**What the task asks:** A single stretch of the material below is to be transcribed exactly, starting at the line with "index pip: (1126, 656)" and ending after the line with "wrist: (1172, 813)".

**Dataset extract:**
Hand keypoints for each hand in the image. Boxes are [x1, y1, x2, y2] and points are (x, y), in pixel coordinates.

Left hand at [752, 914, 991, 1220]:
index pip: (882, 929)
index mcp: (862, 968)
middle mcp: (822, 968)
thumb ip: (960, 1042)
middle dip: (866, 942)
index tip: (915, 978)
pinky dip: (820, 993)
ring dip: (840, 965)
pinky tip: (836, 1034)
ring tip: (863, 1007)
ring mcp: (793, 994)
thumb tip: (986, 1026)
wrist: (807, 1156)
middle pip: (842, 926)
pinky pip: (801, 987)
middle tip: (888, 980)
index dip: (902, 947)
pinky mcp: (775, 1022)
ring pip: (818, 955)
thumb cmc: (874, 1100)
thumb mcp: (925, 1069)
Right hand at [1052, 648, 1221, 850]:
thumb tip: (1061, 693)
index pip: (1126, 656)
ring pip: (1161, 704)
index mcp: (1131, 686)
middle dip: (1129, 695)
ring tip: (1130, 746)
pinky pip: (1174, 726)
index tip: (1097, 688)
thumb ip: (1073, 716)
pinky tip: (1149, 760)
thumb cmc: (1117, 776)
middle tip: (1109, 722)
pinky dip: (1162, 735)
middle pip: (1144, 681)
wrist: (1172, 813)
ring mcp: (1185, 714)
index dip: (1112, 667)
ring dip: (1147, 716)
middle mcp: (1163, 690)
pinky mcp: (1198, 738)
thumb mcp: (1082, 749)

**Exercise response:**
index pip: (1126, 656)
ring pip: (1161, 704)
index mcp: (1131, 686)
middle dip: (1129, 695)
ring tip: (1130, 746)
pinky pip: (1174, 726)
index tip: (1097, 688)
thumb ip: (1073, 716)
pinky tip: (1149, 760)
thumb cmc: (1117, 776)
middle tip: (1109, 722)
pinky dip: (1162, 735)
middle pip: (1144, 681)
wrist: (1172, 813)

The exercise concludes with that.